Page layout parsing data
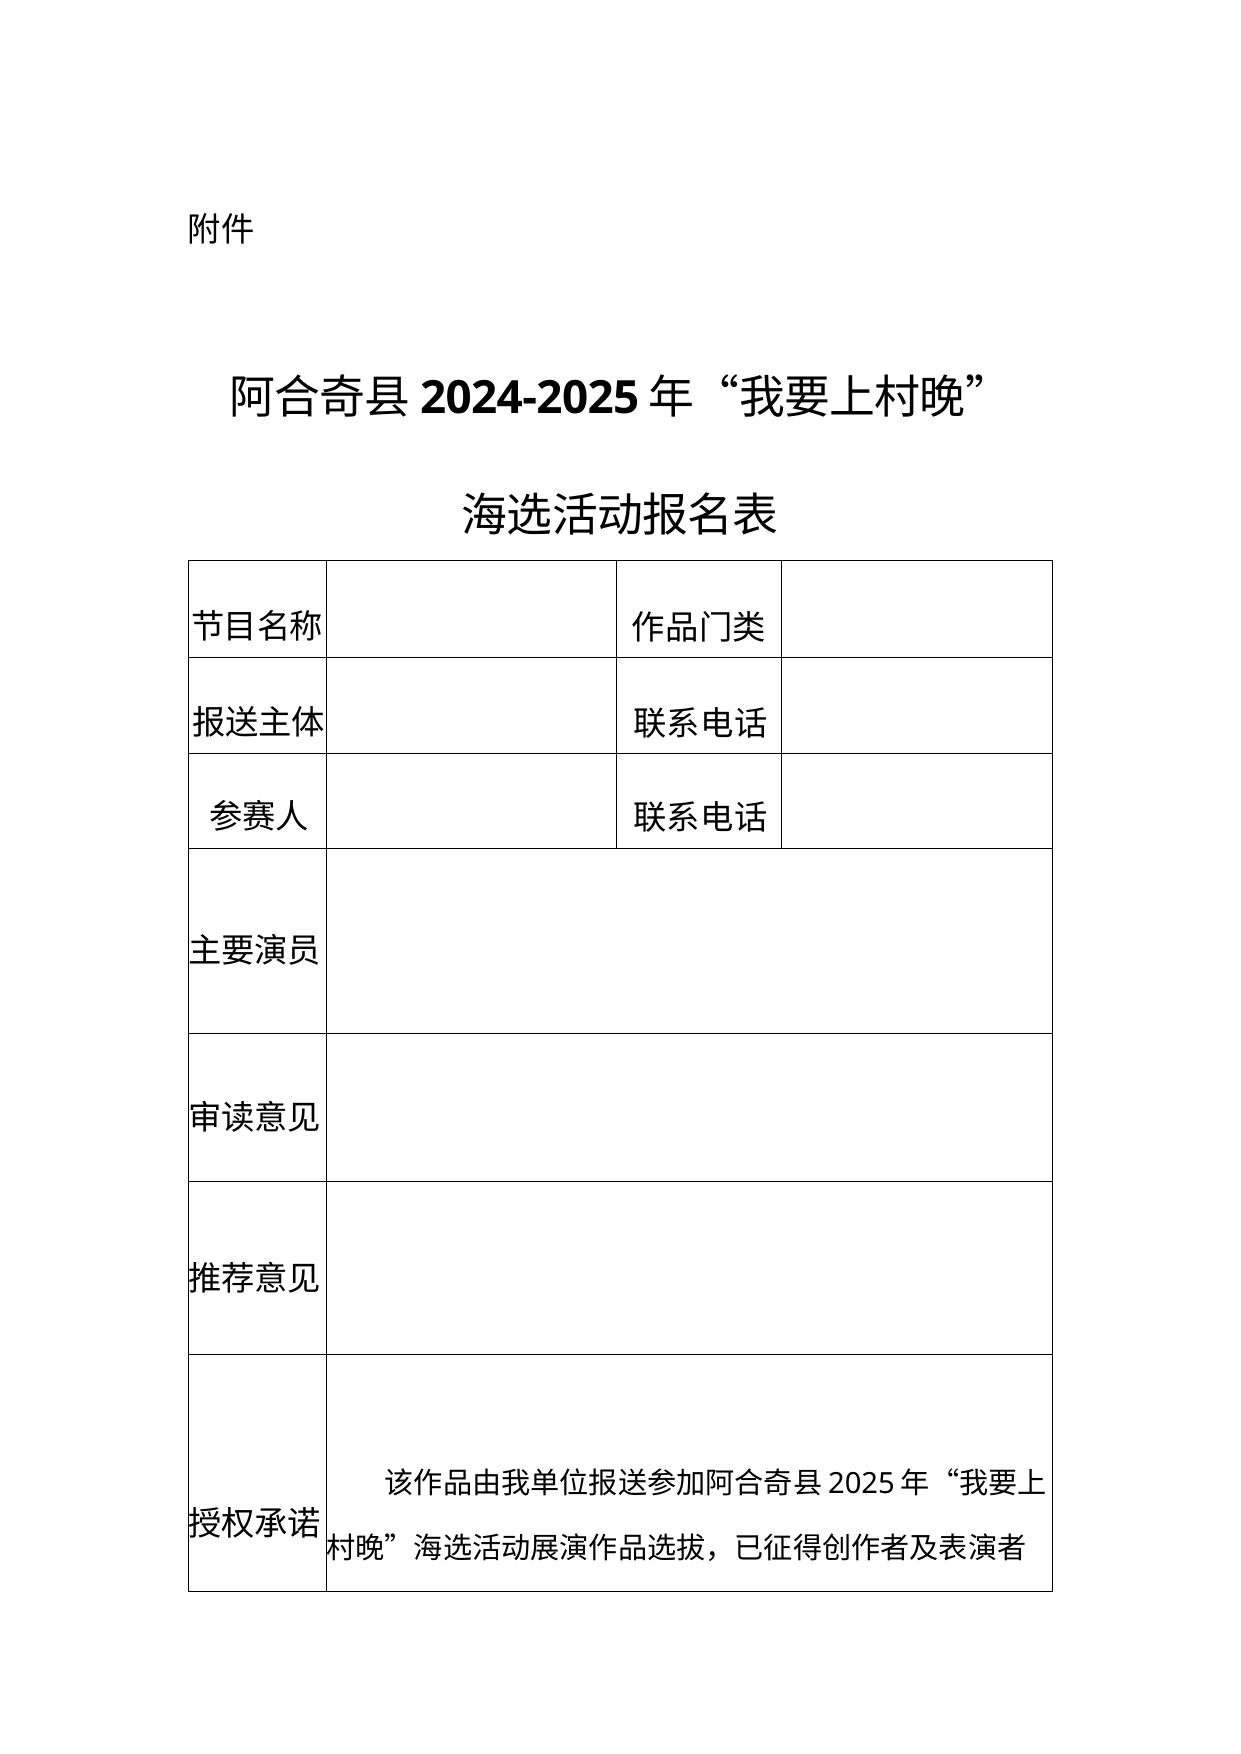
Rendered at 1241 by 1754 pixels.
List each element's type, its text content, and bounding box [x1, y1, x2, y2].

table_cell [327, 1034, 1052, 1181]
table_cell 授权承诺 [189, 1355, 326, 1591]
table_cell [782, 561, 1052, 657]
table_cell 参赛人 [189, 754, 326, 848]
table_cell [327, 754, 616, 848]
table_cell 联系电话 [617, 658, 781, 753]
table_cell 推荐意见 [189, 1182, 326, 1354]
table_cell [782, 754, 1052, 848]
table_cell [327, 1182, 1052, 1354]
table_header 阿合奇县2024-2025年“我要上村晚” 海选活动报名表 [188, 325, 1052, 560]
table_cell 作品门类 [617, 561, 781, 657]
table_cell [327, 561, 616, 657]
table_cell 报送主体 [189, 658, 326, 753]
table_cell 审读意见 [189, 1034, 326, 1181]
table_cell [327, 658, 616, 753]
table_cell [327, 849, 1052, 1032]
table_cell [327, 1355, 1052, 1591]
table_cell [782, 658, 1052, 753]
table_cell 联系电话 [617, 754, 781, 848]
text 附件 [187, 194, 1053, 259]
table_cell 节目名称 [189, 561, 326, 657]
table_cell 主要演员 [189, 849, 326, 1032]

-- WHAT IS BEING ASKED --
Restate every entry above word for word; no picture belongs in the copy.

-- EXERCISE SOLUTION --
Rendered at 1241 by 1754 pixels.
List each element's type, its text content, and bounding box [x1, y1, x2, y2].

table_cell [327, 1034, 1052, 1181]
table_cell 授权承诺 [189, 1355, 326, 1591]
table_cell [782, 561, 1052, 657]
table_cell 参赛人 [189, 754, 326, 848]
table_cell [327, 754, 616, 848]
table_cell 联系电话 [617, 658, 781, 753]
table_cell 推荐意见 [189, 1182, 326, 1354]
table_cell [782, 754, 1052, 848]
table_cell [327, 1182, 1052, 1354]
table_header 阿合奇县2024-2025年“我要上村晚” 海选活动报名表 [188, 325, 1052, 560]
table_cell 作品门类 [617, 561, 781, 657]
table_cell [327, 561, 616, 657]
table_cell 报送主体 [189, 658, 326, 753]
table_cell 审读意见 [189, 1034, 326, 1181]
table_cell [327, 658, 616, 753]
table_cell [327, 849, 1052, 1032]
table_cell [327, 1355, 1052, 1591]
table_cell [782, 658, 1052, 753]
table_cell 联系电话 [617, 754, 781, 848]
text 附件 [187, 194, 1053, 259]
table_cell 节目名称 [189, 561, 326, 657]
table_cell 主要演员 [189, 849, 326, 1032]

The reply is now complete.